• [Aim of the task]: The records that follow should be retyped word for word.

• [Collected data]:
□ □ □ □ □
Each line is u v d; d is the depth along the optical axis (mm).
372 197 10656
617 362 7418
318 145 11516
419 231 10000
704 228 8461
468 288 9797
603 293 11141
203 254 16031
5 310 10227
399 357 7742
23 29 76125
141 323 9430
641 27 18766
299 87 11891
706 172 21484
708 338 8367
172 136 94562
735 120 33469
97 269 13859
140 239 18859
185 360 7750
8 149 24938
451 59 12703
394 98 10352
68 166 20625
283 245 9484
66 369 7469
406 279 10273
□ □ □ □ □
• [Answer box]:
Each line is u v d; d is the depth along the optical axis (mm).
372 197 10656
617 362 7418
318 145 11516
419 231 10000
704 228 8461
468 288 9797
603 293 11141
203 254 16031
5 310 10227
399 357 7742
23 29 76125
141 323 9430
641 27 18766
299 87 11891
706 172 21484
708 338 8367
172 136 94562
735 120 33469
97 269 13859
140 239 18859
185 360 7750
8 149 24938
451 59 12703
394 98 10352
68 166 20625
283 245 9484
66 369 7469
406 279 10273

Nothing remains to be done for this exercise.